Parkscope Unprofessional Podcast Hour #186 - A Long Weekend Trip



The dead speak!

Joe is joined by guest Kyle to discuss their long weekend trips over Marathon Weekend. Kyle talks about his first visit to Universal in 23 years, including The Wizarding World and reuniting with ET. Then Joe talks a little about his experience at Disney's Hollywood Studios and riding Star Wars Rise of the Resistance.

Tuesday, January 14, 2020

Super Nintendo World Update

Yesterday morning in Japan, Universal Creative's Theirry Coup unveiled the first real details and information on Super Nintendo World coming this summer to Universal Studios Japan. Lets tackle some of the information in bite-size chunks.

Photo courtesy Kurumi Mori of Bloomberg.

No Limit!

Universal Studios Japan is launching their new advertising and marketing push for the park. "No Limit!" is the new slogan, highlighting the energy and elation one will feel at the park. USJ Marketing Director Ayumu Yamamoto stated if Disney is for those who want a dream world then they want Universal to make you be awake and feel alive. Talk about a shot across the bow.

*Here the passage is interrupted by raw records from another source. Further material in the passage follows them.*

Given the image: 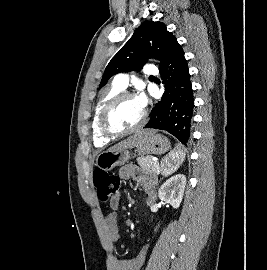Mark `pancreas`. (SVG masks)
<instances>
[{"label": "pancreas", "mask_w": 267, "mask_h": 270, "mask_svg": "<svg viewBox=\"0 0 267 270\" xmlns=\"http://www.w3.org/2000/svg\"><path fill=\"white\" fill-rule=\"evenodd\" d=\"M137 162L140 165L143 172L157 176L159 172L158 162L153 160L152 156L138 157Z\"/></svg>", "instance_id": "cf45deb5"}]
</instances>
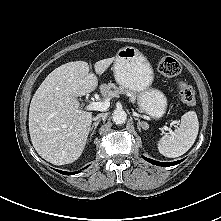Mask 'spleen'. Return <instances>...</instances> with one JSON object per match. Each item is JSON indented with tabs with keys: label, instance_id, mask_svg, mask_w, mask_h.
Wrapping results in <instances>:
<instances>
[{
	"label": "spleen",
	"instance_id": "obj_1",
	"mask_svg": "<svg viewBox=\"0 0 221 221\" xmlns=\"http://www.w3.org/2000/svg\"><path fill=\"white\" fill-rule=\"evenodd\" d=\"M199 131V121L195 111H188L181 117L180 126L159 139V152L168 158L185 154L194 144Z\"/></svg>",
	"mask_w": 221,
	"mask_h": 221
}]
</instances>
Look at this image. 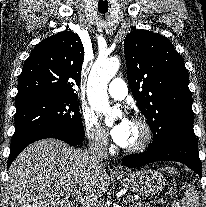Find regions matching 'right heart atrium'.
<instances>
[{"instance_id": "1", "label": "right heart atrium", "mask_w": 206, "mask_h": 207, "mask_svg": "<svg viewBox=\"0 0 206 207\" xmlns=\"http://www.w3.org/2000/svg\"><path fill=\"white\" fill-rule=\"evenodd\" d=\"M80 119L85 135L90 143L100 149L106 148L108 146V136L95 114L88 109H82Z\"/></svg>"}]
</instances>
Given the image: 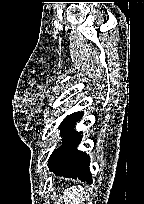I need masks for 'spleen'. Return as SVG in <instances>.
<instances>
[{"mask_svg": "<svg viewBox=\"0 0 144 204\" xmlns=\"http://www.w3.org/2000/svg\"><path fill=\"white\" fill-rule=\"evenodd\" d=\"M76 191L78 192V199H79V197H80V194H79V192H82L83 191V187L82 186H80V185H78V188H71V189H69L68 190V192H67V202H68V199L70 200V199H75V195H76ZM66 204H68V203H66ZM72 204V203H71Z\"/></svg>", "mask_w": 144, "mask_h": 204, "instance_id": "obj_1", "label": "spleen"}]
</instances>
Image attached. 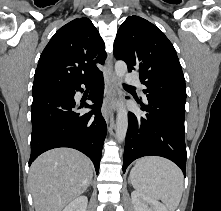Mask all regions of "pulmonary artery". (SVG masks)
<instances>
[{
	"label": "pulmonary artery",
	"instance_id": "1",
	"mask_svg": "<svg viewBox=\"0 0 221 211\" xmlns=\"http://www.w3.org/2000/svg\"><path fill=\"white\" fill-rule=\"evenodd\" d=\"M126 81L130 85H138L141 88H144V86L140 83L139 78L135 74H132V73L127 74Z\"/></svg>",
	"mask_w": 221,
	"mask_h": 211
}]
</instances>
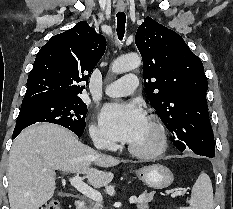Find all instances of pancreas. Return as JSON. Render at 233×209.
I'll use <instances>...</instances> for the list:
<instances>
[{
	"label": "pancreas",
	"mask_w": 233,
	"mask_h": 209,
	"mask_svg": "<svg viewBox=\"0 0 233 209\" xmlns=\"http://www.w3.org/2000/svg\"><path fill=\"white\" fill-rule=\"evenodd\" d=\"M154 192L144 194L137 201L138 209H148V203L153 199ZM87 209H102V205L100 203H91Z\"/></svg>",
	"instance_id": "1"
}]
</instances>
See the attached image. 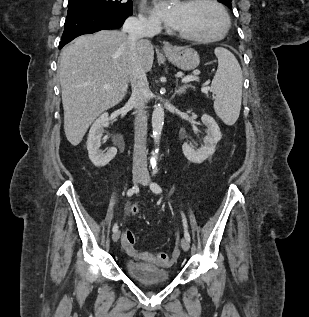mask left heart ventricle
Here are the masks:
<instances>
[{
    "instance_id": "b2bd125f",
    "label": "left heart ventricle",
    "mask_w": 309,
    "mask_h": 317,
    "mask_svg": "<svg viewBox=\"0 0 309 317\" xmlns=\"http://www.w3.org/2000/svg\"><path fill=\"white\" fill-rule=\"evenodd\" d=\"M179 21L178 32L195 36H213L222 28V17L219 11L208 3L183 2L177 5Z\"/></svg>"
}]
</instances>
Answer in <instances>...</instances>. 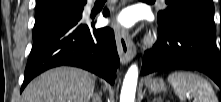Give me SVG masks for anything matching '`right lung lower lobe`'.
Listing matches in <instances>:
<instances>
[{
	"mask_svg": "<svg viewBox=\"0 0 221 102\" xmlns=\"http://www.w3.org/2000/svg\"><path fill=\"white\" fill-rule=\"evenodd\" d=\"M108 15L105 10L104 16ZM81 19L82 10L33 37L21 92L35 76L61 65L81 67L114 83L119 63L114 31L109 27L96 30L94 22L86 24Z\"/></svg>",
	"mask_w": 221,
	"mask_h": 102,
	"instance_id": "obj_1",
	"label": "right lung lower lobe"
}]
</instances>
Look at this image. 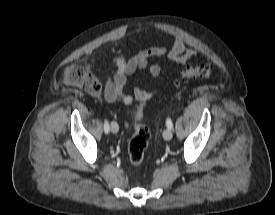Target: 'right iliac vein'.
I'll return each instance as SVG.
<instances>
[{
	"label": "right iliac vein",
	"instance_id": "1",
	"mask_svg": "<svg viewBox=\"0 0 275 215\" xmlns=\"http://www.w3.org/2000/svg\"><path fill=\"white\" fill-rule=\"evenodd\" d=\"M119 131V126L115 121L111 122V132L116 134Z\"/></svg>",
	"mask_w": 275,
	"mask_h": 215
}]
</instances>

Image copyright Universal Studios Japan 2020

Power Up Band

Super Nintendo World will be loaded with interactive games and activities. Guests will climb, jump, and run as they score coins and defeat bosses. How will they do this? With the Power Up Band, a snap-bracelet with a RFID component that will track all your progress. Punch a Question Mark block with the band on? You'll get coins! While not confirmed at this time at the bands could interact with Nintendo products that can read Amiibo.

The bands will be for purchase but will likely cost less than a MagicBand at Walt Disney World or an interactive wand at the Wizarding World.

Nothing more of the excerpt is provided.